Given information

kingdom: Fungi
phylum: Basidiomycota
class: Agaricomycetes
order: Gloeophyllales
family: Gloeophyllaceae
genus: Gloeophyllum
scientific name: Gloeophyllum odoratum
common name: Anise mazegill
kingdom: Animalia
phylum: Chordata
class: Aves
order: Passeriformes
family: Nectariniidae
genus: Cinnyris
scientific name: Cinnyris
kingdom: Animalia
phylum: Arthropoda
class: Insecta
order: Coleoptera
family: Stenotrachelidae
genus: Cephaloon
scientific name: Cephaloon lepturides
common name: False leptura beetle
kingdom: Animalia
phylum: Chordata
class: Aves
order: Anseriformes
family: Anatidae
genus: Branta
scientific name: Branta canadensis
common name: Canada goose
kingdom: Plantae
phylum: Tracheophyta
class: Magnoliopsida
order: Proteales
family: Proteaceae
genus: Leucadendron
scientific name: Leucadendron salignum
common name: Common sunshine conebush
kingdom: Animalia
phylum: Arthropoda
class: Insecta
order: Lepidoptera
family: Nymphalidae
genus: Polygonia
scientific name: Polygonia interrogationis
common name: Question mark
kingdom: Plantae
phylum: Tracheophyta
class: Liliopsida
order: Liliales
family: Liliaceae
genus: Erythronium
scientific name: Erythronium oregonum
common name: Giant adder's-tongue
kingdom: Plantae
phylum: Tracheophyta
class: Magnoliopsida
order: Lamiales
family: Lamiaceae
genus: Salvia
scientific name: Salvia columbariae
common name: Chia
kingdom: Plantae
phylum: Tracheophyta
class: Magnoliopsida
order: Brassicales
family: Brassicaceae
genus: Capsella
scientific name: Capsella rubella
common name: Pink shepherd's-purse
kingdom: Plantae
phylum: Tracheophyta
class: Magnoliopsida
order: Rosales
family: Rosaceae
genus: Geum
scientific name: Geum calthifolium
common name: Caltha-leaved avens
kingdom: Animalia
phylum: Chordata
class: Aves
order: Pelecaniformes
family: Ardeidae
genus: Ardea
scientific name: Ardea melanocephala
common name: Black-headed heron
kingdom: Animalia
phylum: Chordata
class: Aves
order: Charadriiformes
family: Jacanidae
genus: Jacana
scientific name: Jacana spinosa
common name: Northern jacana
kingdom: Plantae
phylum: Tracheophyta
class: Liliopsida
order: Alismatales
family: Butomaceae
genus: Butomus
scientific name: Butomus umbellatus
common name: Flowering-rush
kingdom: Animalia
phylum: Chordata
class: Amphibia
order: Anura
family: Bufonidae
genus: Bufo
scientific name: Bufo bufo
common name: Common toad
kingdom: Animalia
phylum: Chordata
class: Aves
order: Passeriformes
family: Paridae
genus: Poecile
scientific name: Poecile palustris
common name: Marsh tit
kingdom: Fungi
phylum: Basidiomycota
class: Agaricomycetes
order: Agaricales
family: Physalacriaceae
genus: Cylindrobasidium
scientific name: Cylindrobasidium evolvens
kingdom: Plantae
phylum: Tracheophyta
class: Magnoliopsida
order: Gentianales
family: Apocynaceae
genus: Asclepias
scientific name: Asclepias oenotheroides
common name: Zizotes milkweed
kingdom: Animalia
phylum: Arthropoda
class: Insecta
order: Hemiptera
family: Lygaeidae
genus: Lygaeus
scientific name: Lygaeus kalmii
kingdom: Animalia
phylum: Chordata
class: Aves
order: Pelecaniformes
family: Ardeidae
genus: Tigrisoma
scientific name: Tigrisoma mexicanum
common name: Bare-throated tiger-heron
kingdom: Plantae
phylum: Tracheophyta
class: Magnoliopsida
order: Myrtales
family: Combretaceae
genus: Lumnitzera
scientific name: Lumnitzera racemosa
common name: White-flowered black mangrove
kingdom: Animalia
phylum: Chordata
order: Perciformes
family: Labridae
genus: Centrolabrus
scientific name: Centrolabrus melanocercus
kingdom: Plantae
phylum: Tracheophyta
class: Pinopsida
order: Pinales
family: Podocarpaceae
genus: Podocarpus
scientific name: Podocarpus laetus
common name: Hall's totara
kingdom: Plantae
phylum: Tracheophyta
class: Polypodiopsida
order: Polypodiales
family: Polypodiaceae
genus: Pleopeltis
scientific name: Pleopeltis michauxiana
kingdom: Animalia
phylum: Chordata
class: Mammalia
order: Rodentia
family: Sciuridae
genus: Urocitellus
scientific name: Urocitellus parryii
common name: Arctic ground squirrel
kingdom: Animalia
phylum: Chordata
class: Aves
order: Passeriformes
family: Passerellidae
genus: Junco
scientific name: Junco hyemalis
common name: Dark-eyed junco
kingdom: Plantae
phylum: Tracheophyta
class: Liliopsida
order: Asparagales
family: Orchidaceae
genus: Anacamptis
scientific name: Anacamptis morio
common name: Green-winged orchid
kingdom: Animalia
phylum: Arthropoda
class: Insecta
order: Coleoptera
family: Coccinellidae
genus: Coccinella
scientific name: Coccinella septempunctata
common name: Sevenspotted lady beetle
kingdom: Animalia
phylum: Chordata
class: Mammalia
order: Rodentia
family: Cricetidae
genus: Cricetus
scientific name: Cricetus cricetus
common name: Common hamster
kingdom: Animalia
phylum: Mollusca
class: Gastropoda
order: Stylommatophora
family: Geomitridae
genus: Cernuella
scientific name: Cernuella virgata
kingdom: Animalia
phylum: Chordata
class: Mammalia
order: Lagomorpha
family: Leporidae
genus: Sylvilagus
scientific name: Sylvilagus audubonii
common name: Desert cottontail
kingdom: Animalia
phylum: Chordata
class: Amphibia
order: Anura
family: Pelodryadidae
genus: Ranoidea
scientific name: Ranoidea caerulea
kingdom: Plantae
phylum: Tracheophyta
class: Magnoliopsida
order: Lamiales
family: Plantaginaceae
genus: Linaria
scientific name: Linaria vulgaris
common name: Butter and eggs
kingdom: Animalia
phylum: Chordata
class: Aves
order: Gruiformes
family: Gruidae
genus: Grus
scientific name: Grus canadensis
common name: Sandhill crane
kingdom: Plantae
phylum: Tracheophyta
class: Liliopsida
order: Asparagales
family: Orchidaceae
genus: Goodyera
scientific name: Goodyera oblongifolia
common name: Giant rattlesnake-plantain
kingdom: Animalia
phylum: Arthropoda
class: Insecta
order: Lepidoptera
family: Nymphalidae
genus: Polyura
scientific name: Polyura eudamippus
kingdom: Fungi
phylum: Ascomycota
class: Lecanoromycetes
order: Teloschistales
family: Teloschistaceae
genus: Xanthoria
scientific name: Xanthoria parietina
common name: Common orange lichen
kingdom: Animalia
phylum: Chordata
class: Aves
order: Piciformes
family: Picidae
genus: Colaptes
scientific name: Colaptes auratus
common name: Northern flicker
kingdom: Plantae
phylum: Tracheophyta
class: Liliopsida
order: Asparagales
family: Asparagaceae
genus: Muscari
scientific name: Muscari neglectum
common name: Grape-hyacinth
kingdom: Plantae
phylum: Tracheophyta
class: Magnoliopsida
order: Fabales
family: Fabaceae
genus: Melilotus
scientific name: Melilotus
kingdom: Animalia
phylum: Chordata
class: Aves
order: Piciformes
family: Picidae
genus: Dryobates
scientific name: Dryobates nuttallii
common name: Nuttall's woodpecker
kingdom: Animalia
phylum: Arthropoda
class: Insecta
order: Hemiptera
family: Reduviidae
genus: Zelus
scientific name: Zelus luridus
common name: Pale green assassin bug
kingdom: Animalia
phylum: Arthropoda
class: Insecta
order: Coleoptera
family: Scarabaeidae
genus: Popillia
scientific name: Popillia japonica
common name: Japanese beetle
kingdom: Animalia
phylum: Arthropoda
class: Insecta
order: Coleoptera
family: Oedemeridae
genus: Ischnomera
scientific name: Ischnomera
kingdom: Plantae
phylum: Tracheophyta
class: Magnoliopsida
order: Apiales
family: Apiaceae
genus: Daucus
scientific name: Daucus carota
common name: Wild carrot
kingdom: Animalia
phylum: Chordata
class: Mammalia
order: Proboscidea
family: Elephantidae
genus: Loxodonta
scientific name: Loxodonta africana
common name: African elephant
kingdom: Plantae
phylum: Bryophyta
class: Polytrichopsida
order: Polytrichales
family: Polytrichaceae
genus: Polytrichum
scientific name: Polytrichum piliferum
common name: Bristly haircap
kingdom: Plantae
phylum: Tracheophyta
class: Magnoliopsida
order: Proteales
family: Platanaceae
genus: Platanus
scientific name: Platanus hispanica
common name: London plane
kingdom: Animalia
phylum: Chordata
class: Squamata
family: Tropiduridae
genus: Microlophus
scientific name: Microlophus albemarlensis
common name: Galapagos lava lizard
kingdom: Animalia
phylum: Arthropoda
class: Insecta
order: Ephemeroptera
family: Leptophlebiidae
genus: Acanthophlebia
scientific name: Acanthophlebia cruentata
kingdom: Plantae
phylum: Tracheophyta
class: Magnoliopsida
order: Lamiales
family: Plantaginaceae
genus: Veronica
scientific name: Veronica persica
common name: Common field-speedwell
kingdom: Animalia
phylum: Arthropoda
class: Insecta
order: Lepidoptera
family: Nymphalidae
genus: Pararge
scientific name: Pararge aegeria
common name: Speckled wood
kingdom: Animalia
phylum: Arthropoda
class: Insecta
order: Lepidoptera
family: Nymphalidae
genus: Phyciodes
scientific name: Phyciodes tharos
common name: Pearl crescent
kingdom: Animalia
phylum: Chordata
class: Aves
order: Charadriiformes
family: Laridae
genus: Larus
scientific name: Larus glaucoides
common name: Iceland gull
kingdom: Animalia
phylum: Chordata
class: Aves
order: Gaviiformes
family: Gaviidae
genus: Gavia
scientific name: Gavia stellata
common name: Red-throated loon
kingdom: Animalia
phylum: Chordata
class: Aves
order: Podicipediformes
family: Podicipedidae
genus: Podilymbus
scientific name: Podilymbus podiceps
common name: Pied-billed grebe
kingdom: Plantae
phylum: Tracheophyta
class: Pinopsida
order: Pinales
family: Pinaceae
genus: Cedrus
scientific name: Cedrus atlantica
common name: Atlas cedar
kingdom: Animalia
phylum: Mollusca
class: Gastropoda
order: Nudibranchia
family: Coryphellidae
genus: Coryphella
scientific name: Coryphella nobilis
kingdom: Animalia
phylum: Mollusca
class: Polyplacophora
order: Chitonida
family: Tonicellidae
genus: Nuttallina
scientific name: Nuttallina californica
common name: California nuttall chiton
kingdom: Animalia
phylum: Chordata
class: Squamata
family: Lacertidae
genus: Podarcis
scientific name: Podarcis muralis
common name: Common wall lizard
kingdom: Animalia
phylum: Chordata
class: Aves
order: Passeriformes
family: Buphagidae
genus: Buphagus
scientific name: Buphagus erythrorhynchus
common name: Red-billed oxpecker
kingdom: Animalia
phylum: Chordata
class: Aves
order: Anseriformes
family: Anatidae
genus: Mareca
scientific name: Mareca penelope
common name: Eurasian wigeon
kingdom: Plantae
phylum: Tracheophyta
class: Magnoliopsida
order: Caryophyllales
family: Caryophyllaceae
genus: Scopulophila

Written instruction
Print the lines from the one with "common name: Common wall lizard" through the last line of the records, both included, without any change.

Answer to this problem
common name: Common wall lizard
kingdom: Animalia
phylum: Chordata
class: Aves
order: Passeriformes
family: Buphagidae
genus: Buphagus
scientific name: Buphagus erythrorhynchus
common name: Red-billed oxpecker
kingdom: Animalia
phylum: Chordata
class: Aves
order: Anseriformes
family: Anatidae
genus: Mareca
scientific name: Mareca penelope
common name: Eurasian wigeon
kingdom: Plantae
phylum: Tracheophyta
class: Magnoliopsida
order: Caryophyllales
family: Caryophyllaceae
genus: Scopulophila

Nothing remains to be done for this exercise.